** Start Text segment **
Week 3: Fundamentals of Deep Neural Networks
Image credits: Understanding Deep Learning by Simon J. D. Prince, [CC BY 4.0]
Image credits: Understanding Deep Learning by Simon J. D. Prince, [CC BY 4.0]
These are networks with more than one hidden layer, making intuitive understanding more difficult.
Composing neural networks
Network 1:
\[ \begin{split} h_1 &= \sigma(\theta_{10} + \theta_{11}x) \\ h_2 &= \sigma(\theta_{20} + \theta_{21}x) \\ h_3 &= \sigma(\theta_{30} + \theta_{31}x) \end{split} \]
\[ y = \phi_0 + \phi_1h_1 + \phi_2h_2 + \phi_3h_3 \]
Network 2:
\[ \begin{split} h_1^\prime &= \sigma(\theta_{10}^\prime + \theta_{11}^\prime y) \\ h_2^\prime &= \sigma(\theta_{20}^\prime + \theta_{21}^\prime y) \\ h_3^\prime &= \sigma(\theta_{30}^\prime + \theta_{31}^\prime y) \end{split} \]
\[ y^\prime = \phi_0^\prime + \phi_1^\prime h_1 + \phi_2^\prime h_2 + \phi_3^\prime h_3 \]
Combining the two networks into one
Network 1:
\[ \begin{split} h_1 &= \sigma(\theta_{10} + \theta_{11}x) \\ h_2 &= \sigma(\theta_{20} + \theta_{21}x) \\ h_3 &= \sigma(\theta_{30} + \theta_{31}x) \end{split} \]
\[ y = \phi_0 + \phi_1h_1 + \phi_2h_2 + \phi_3h_3 \]
Network 2:
\[ \begin{split} h_1^\prime &= \sigma(\theta_{10}^\prime + \theta_{11}^\prime y) \\ h_2^\prime &= \sigma(\theta_{20}^\prime + \theta_{21}^\prime y) \\ h_3^\prime &= \sigma(\theta_{30}^\prime + \theta_{31}^\prime y) \end{split} \]
\[ y^\prime = \phi_0^\prime + \phi_1^\prime h_1 + \phi_2^\prime h_2 + \phi_3^\prime h_3 \]
Hidden units of the second network in terms of the first: \[ \begin{split} h_1^\prime &= \sigma(\theta_{10}^\prime + \theta_{11}^\prime y) = \sigma\left(\theta_{10}^\prime + \theta_{11}^\prime \phi_0 + \theta_{11}^\prime \phi_1h_1 + \theta_{11}^\prime\phi_2h_2 + \theta_{11}^\prime\phi_3h_3 \right) \\ h_2^\prime &= \sigma(\theta_{20}^\prime + \theta_{21}^\prime y) = \sigma\left(\theta_{20}^\prime + \theta_{21}^\prime \phi_0 + \theta_{21}^\prime \phi_1h_1 + \theta_{21}^\prime\phi_2h_2 + \theta_{21}^\prime\phi_3h_3 \right) \\ h_3^\prime &= \sigma(\theta_{30}^\prime + \theta_{31}^\prime y) = \sigma\left(\theta_{30}^\prime + \theta_{31}^\prime \phi_0 + \theta_{31}^\prime \phi_1h_1 + \theta_{31}^\prime\phi_2h_2 + \theta_{31}^\prime\phi_3h_3 \right) \end{split} \]
which we can rewrite as
\[ \begin{split} h_1^\prime &= \sigma\left(\psi_{10} + \psi_{11}h_1 + \psi_{12}h_2 + \psi_{13}h_3 \right) \\ h_2^\prime &= \sigma\left(\psi_{20} + \psi_{21}h_1 + \psi_{22}h_2 + \psi_{23}h_3 \right) \\ h_3^\prime &= \sigma\left(\psi_{30} + \psi_{31}h_1 + \psi_{32}h_2 + \psi_{33}h_3 \right) \end{split} \]
Two-layer network
\[ \begin{split} h_1 &= \sigma(\theta_{10} + \theta_{11}x) \\ h_2 &= \sigma(\theta_{20} + \theta_{21}x) \\ h_3 &= \sigma(\theta_{30} + \theta_{31}x) \end{split} \tag{1}\]
\[ \begin{split} h_1^\prime &= \sigma\left(\psi_{10} + \psi_{11}h_1 + \psi_{12}h_2 + \psi_{13}h_3 \right) \\ h_2^\prime &= \sigma\left(\psi_{20} + \psi_{21}h_1 + \psi_{22}h_2 + \psi_{23}h_3 \right) \\ h_3^\prime &= \sigma\left(\psi_{30} + \psi_{31}h_1 + \psi_{32}h_2 + \psi_{33}h_3 \right) \end{split} \tag{2}\]
\[ y^\prime = \phi_0^\prime + \phi_1^\prime h_1^\prime + \phi_2^\prime h_2^\prime + \phi_3^\prime h_3^\prime \tag{3}\]
- The three hidden units \(h_1\), \(h_2\), and \(h_3\) in the first layer are computed as usual by forming linear functions of the input and passing these through ReLU activation functions (Equation 1).
** End Text segment **
** Start Stored records **
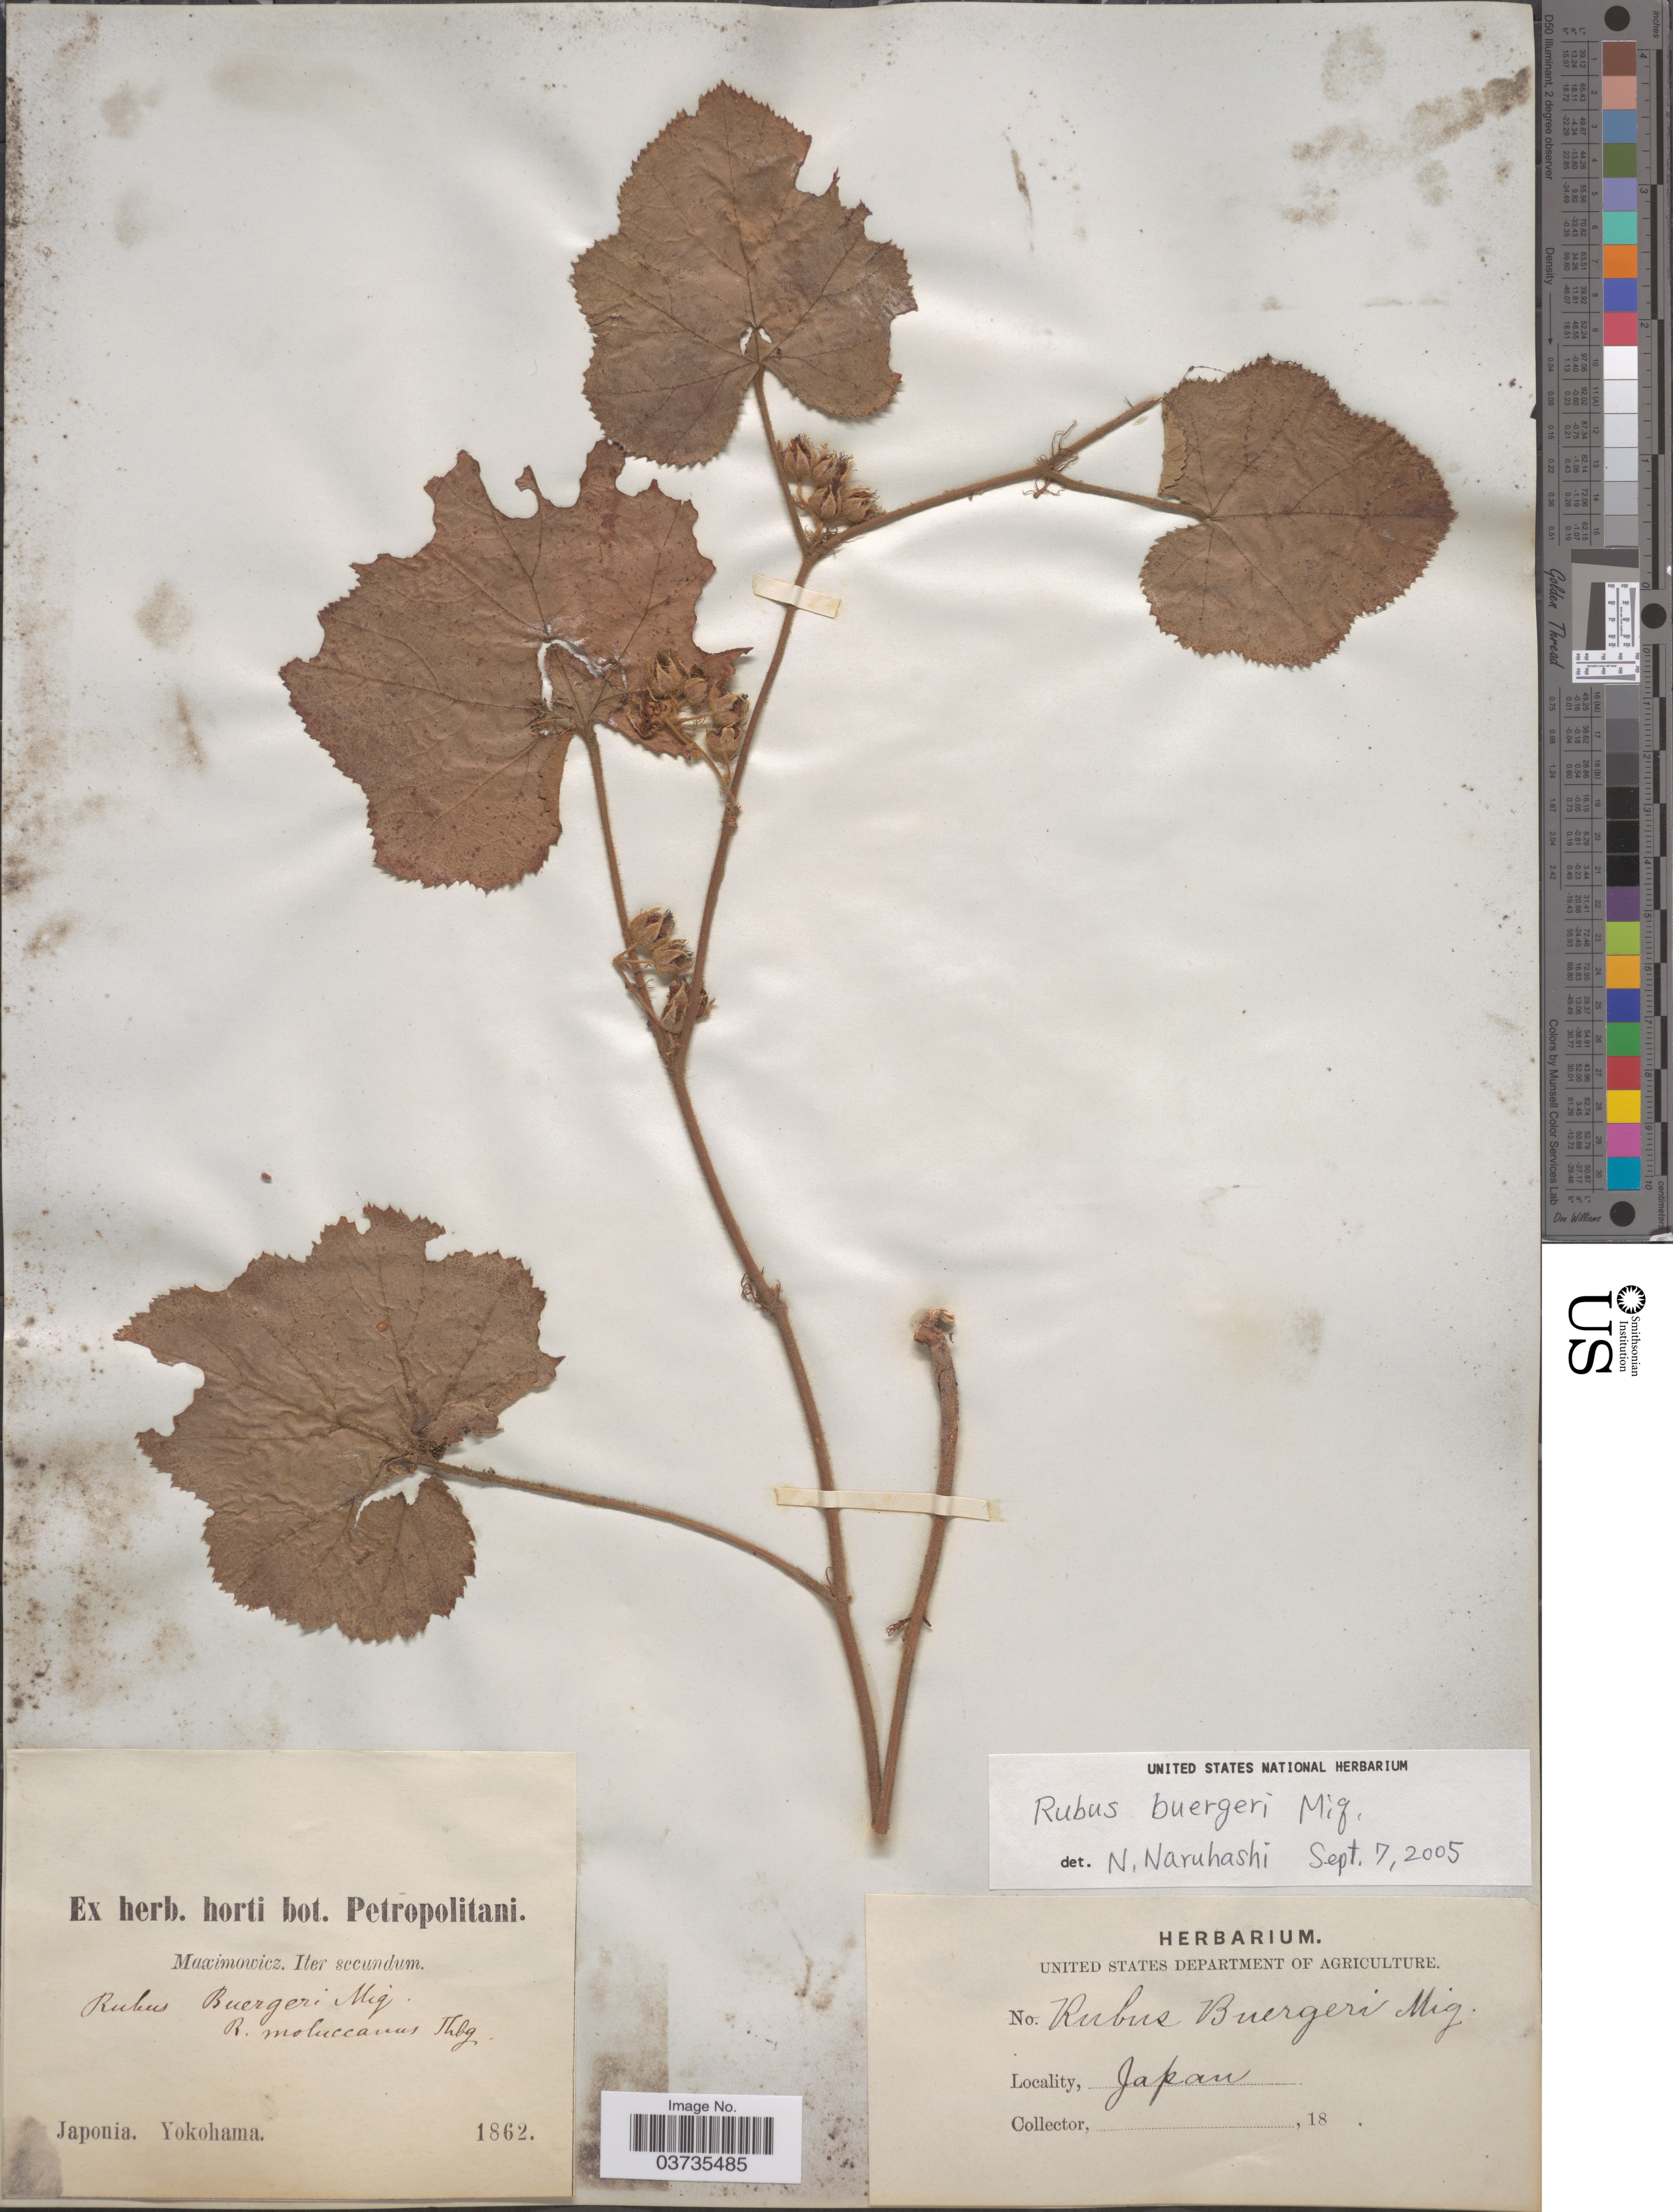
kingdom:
** End Stored records **
** Start Stored records **
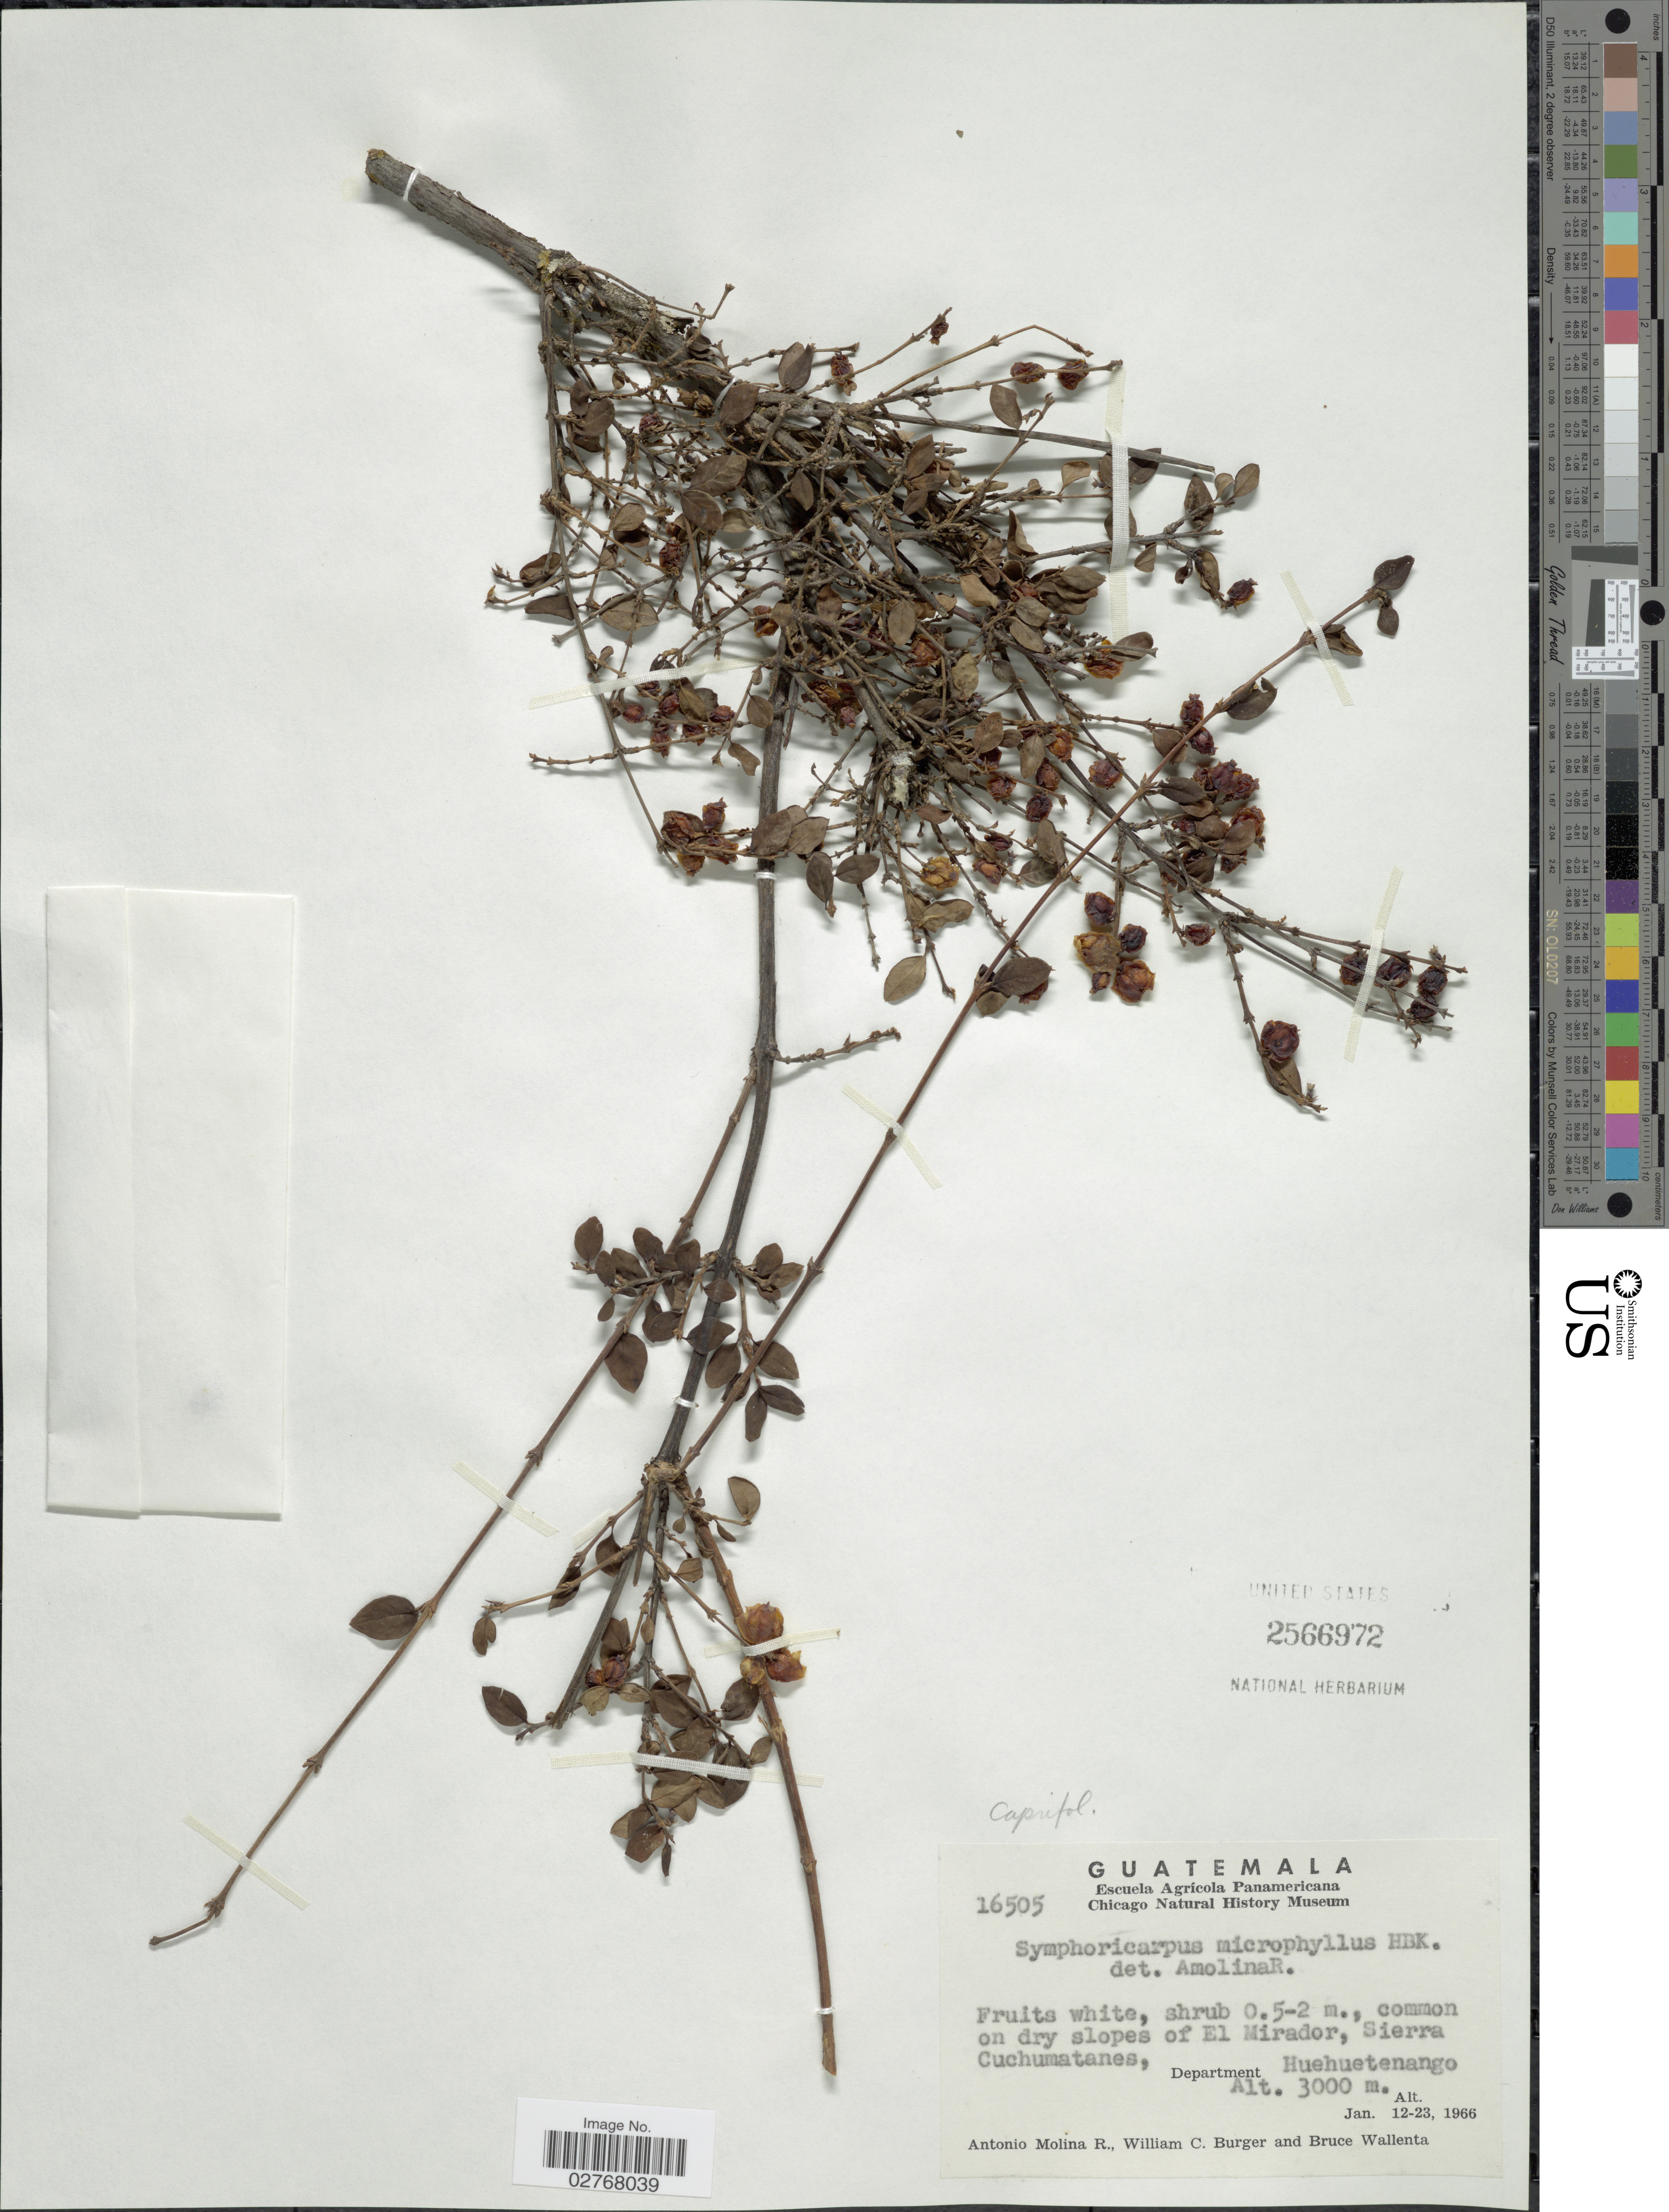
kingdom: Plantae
** End Stored records **
Exercises to complete.
1. Answer these questions about the deep neural networks notes:
(a) Under what license are the image credits given?
(b) According to the notes, what do networks with more than one hidden layer make more difficult?
(c) Through what activation functions are the first-layer hidden units passed, according to the last line?
2. Extend the deep neural networks notes, beginning after their final sentence.
None of the records is needed here.

Answers per task.
1.
(a) CC BY 4.0
(b) Intuitive understanding
(c) ReLU activation functions

2.
- The pre-activations at the second layer are computed by taking three new linear functions of these hidden units (arguments of the activation functions in Equation 2). At this point, we effectively have a shallow network with three outputs; we have computed three piecewise linear functions with the “joints” between linear regions in the same places.
- At the second hidden layer, another ReLU function \(\sigma(\cdot)\) is applied to each function (Equation 2), which clips them and adds new “joints” to each.
- The final output is a linear combination of these hidden units (Equation 3).
- Regardless, it’s important not to lose sight of the fact that this is still merely an equation relating input \(x\) to output \(y^\prime\). Indeed, we can combine equations Equation 1–Equation 3 to get one expression:
\[ \begin{split} y^\prime &= \phi_0^\prime + \phi_1^\prime \sigma\left( \psi_{10} + \psi_{11}\sigma(\theta_{10} + \theta_{11}x) + \psi_{12}\sigma(\theta_{20} + \theta_{21}x) + \psi_{13}\sigma(\theta_{30} + \theta_{31}x) \right) \\ &\quad + \, \phi_2^\prime \sigma \left( \psi_{20} + \psi_{21}\sigma(\theta_{10} + \theta_{11}x) + \psi_{22}\sigma(\theta_{20} + \theta_{21}x) + \psi_{23}\sigma(\theta_{30} + \theta_{31}x) \right) \\ &\quad + \, \phi_3^\prime \sigma \left( \psi_{30} + \psi_{31}\sigma(\theta_{10} + \theta_{11}x) + \psi_{32}\sigma(\theta_{20} + \theta_{21}x) + \psi_{33}\sigma(\theta_{30} + \theta_{31}x) \right). \end{split} \]
although this is admittedly rather difficult to understand.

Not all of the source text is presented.